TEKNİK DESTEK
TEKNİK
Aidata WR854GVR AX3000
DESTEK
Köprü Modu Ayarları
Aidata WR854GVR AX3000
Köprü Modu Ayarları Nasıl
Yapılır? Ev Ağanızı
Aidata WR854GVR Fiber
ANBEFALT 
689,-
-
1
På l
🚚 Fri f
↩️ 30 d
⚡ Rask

...

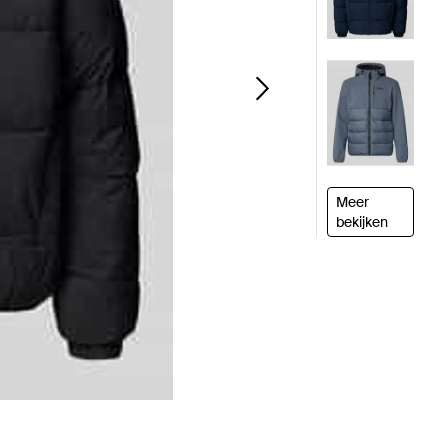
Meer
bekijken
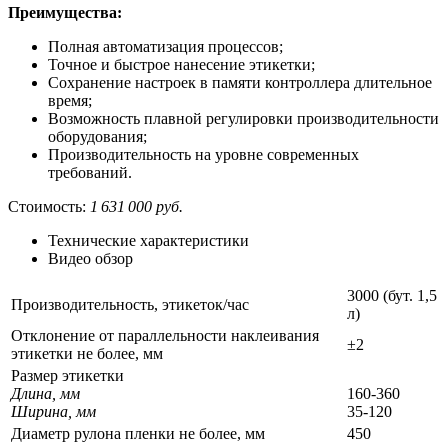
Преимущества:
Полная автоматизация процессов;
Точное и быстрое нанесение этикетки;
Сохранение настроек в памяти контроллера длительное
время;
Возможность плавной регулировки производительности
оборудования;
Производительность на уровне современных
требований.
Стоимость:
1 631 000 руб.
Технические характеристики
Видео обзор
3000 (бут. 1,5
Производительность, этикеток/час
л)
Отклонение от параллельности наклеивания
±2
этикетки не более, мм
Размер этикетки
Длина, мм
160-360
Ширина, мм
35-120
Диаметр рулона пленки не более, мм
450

# REQUIRED ACTION
Count the lines in the records above that contain the string "Ayarları", treating uppercase and lowercase as different, and reply with the number alone.

# OUTPUT OF THE TASK
2